Fifth, after the Tehelka bombshells, there are signs that the SS is trying to distance itself from the BJP. The most glaring instance of this came when Thackeray turned down the BJP proposal to hold a joint NDA rally in Mumbai on April 8 to be addressed by Vajpayee himself. With Thackeray's downright refusal, the rally had to be cancelled. Further, in the SS daily Saamnaa, Thackeray loudly proclaimed last week that it was under his pressure that N K Singh had to be shunted out of the PMO, embarrassing the BJP no end. The SS is also unhappy with the persistent rumours of a BJP-NCP bonhomie. With this whole background, the SS participation in the bandh was also meant to rattle and isolate its BJP partners.

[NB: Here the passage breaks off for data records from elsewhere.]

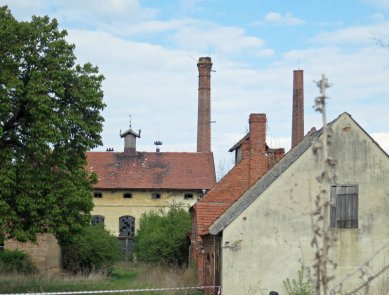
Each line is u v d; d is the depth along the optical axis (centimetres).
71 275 3859
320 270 457
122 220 6588
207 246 2903
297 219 2348
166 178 6662
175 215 5028
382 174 2388
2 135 2877
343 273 2322
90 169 6688
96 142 3148
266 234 2347
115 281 3638
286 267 2333
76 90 3056
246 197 2764
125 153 6906
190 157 6888
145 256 4822
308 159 2362
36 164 3000
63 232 3003
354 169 2381
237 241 2342
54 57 2991
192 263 3566
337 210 2367
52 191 2967
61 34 3047
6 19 3008
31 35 2969
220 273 2436
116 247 4416
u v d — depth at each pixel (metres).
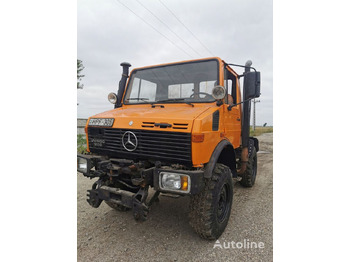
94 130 3.18
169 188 2.30
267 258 2.44
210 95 3.12
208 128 2.59
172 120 2.53
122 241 2.80
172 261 2.42
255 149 5.17
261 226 3.14
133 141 2.73
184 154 2.43
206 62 3.31
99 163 2.77
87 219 3.38
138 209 2.41
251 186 4.92
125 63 3.92
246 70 3.96
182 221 3.33
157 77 3.63
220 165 2.87
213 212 2.62
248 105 4.03
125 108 3.66
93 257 2.49
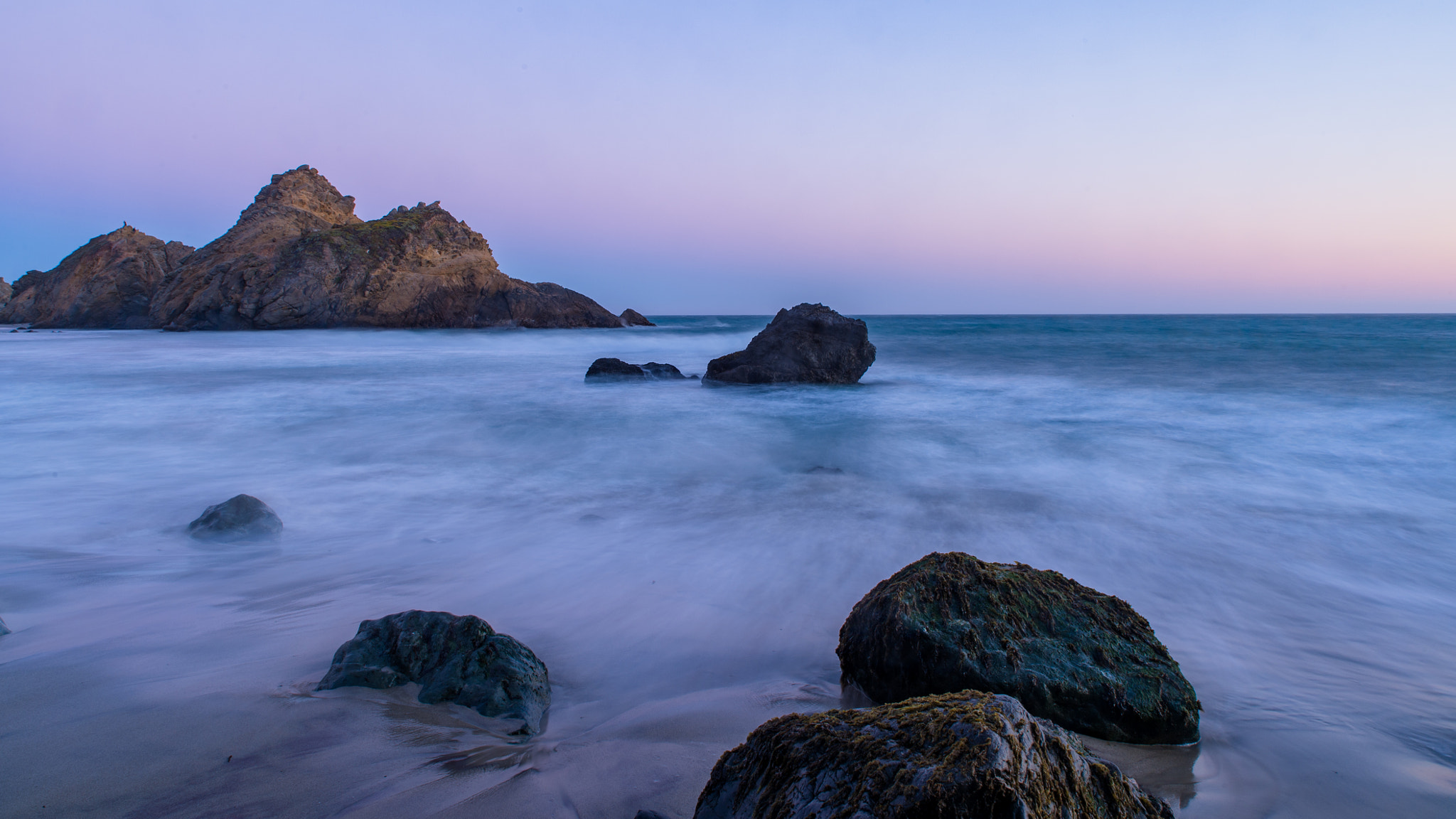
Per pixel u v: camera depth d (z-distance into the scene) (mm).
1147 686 3352
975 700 2203
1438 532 6484
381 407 14281
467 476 8898
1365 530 6543
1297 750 3215
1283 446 10289
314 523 6793
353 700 3316
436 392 16766
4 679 3455
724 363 18094
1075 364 24094
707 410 14070
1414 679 3883
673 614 4688
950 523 6754
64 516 6883
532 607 4773
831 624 4551
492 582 5211
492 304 50156
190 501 7484
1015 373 21422
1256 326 65875
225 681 3494
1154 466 9242
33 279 76250
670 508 7363
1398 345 31234
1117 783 2223
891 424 12555
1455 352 26875
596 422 12672
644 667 3988
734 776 2338
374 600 4801
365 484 8398
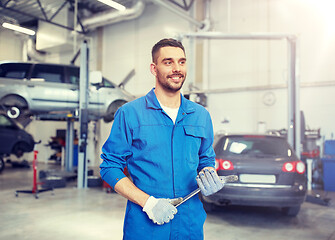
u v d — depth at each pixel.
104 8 10.12
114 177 1.05
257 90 8.33
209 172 1.02
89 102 6.12
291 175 3.31
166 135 1.11
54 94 5.84
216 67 8.97
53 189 5.51
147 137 1.10
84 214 3.77
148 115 1.12
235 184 3.35
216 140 3.82
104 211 3.92
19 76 5.61
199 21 9.16
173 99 1.14
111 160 1.10
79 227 3.22
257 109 8.31
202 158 1.26
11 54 4.07
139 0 8.70
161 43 1.10
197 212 1.14
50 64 5.94
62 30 9.40
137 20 10.27
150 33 9.96
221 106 8.83
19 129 7.66
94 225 3.30
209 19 8.95
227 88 8.74
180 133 1.13
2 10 6.77
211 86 9.02
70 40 9.55
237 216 3.76
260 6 8.31
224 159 3.43
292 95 5.43
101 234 3.00
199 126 1.17
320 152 7.25
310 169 6.14
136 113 1.12
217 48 8.97
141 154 1.10
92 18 9.55
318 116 7.35
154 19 9.94
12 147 7.54
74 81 6.12
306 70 7.53
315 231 3.18
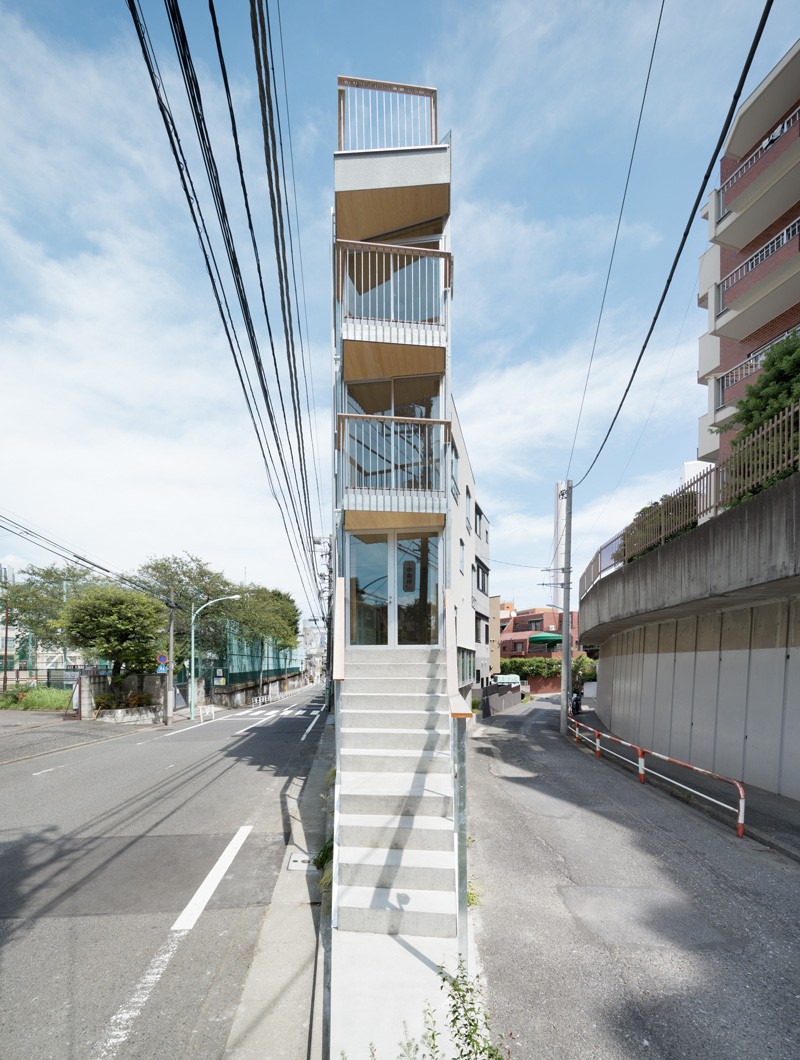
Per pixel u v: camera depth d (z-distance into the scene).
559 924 4.87
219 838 7.55
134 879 6.16
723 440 19.95
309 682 79.25
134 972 4.35
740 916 5.06
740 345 20.23
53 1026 3.70
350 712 7.20
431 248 10.45
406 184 9.76
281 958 4.46
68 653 37.59
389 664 8.15
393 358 9.84
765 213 18.47
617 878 5.89
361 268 10.18
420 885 4.75
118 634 23.67
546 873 6.02
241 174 4.27
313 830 7.73
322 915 5.08
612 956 4.36
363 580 9.58
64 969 4.39
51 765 13.38
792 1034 3.49
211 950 4.68
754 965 4.26
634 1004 3.76
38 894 5.79
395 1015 3.42
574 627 53.28
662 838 7.23
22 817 8.68
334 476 11.29
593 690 42.56
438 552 9.57
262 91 3.76
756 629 10.12
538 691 46.41
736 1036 3.46
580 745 16.17
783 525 7.26
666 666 14.26
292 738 17.64
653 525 12.56
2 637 37.22
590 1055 3.28
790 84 16.45
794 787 8.79
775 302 18.02
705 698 11.91
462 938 3.94
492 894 5.47
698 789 9.51
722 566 8.82
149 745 16.75
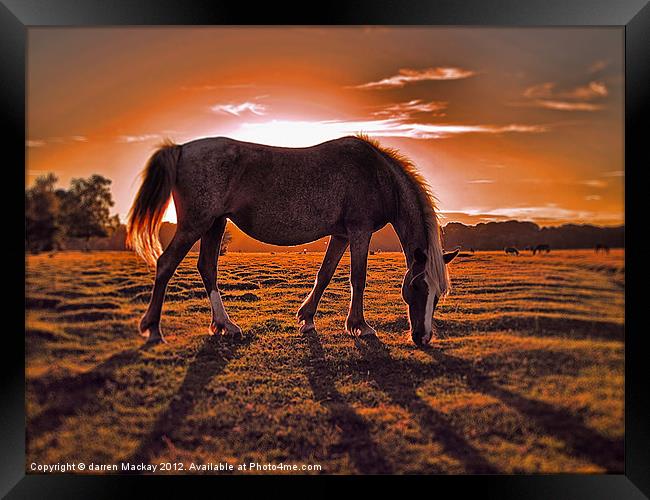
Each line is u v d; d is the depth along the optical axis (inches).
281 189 202.1
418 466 143.0
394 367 190.9
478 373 187.2
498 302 261.3
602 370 191.5
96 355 192.5
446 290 200.1
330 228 210.8
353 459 145.1
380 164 213.2
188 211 192.4
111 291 263.3
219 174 193.9
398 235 218.2
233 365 188.4
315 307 222.5
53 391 171.6
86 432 154.8
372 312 253.0
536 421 160.4
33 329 207.2
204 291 282.5
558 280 290.2
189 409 163.2
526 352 204.5
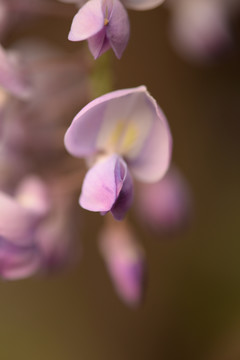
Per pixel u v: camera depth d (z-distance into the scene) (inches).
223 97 13.1
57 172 9.9
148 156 8.8
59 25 12.7
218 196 13.1
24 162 9.8
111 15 7.9
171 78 13.1
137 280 9.9
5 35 10.0
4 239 8.9
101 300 13.6
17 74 9.1
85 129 8.5
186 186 10.9
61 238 10.0
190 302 12.9
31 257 9.0
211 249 12.9
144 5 8.5
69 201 10.0
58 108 9.8
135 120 8.6
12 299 13.2
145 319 13.1
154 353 13.2
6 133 9.6
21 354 13.1
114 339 13.8
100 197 8.3
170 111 13.2
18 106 9.5
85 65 9.3
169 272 13.0
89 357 13.5
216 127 13.1
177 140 13.2
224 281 12.8
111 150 8.7
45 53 10.2
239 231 12.9
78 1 8.6
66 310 13.4
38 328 13.3
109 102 8.4
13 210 8.9
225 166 13.1
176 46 12.4
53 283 13.3
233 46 11.7
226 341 12.5
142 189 10.8
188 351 12.8
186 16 11.6
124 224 10.1
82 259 13.3
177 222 10.8
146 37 13.0
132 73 13.1
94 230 13.2
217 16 11.6
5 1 9.7
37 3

Needless to say, the SS participation in the bandh does not in the least mean that it has changed its basic ideological and political positions. On the bandh day itself, an editorial in Saamnaa took special care to pour venom on the communists. The Left leadership is also very clear on this point. In two press conferences a week before the bandh, CPI(M) state secretary Prabhakar Sanzgiri and state CITU general secretary K L Bajaj replied to pointed questions by several correspondents, and made it abundantly clear that while the participation of SS-led unions in the bandh against LPG policies was a positive step from the standpoint of working class unity, the CPI(M)’s and the CITU's political assessment of the Shiv Sena remained unchanged.

FALL-OUT OF THE BANDH

After the massive expression of working people's unity through this bandh action, Maharashtra chief minister Vilasrao Deshmukh had to give a public indication that the state government would not press its move to amend labour laws. He has also invited all trade union leaders for talks on labour-related issues. The Enron issue is now coming to a head and a crucial meeting of the Democratic Front Coordination Committee is due to be held next week. The bandh has put the Enron top brass and their collaborators in the state and at the centre further on the defensive. Prime minister Vajpayee has had to declare in a May Day rally that the centre will refrain from taking anti-labour steps.

However, all such mere statements will not lull the working people into a false sense of security. The people's struggle will have to be further broadened and intensified --- and also radically politicised --- if real gains are to be achieved.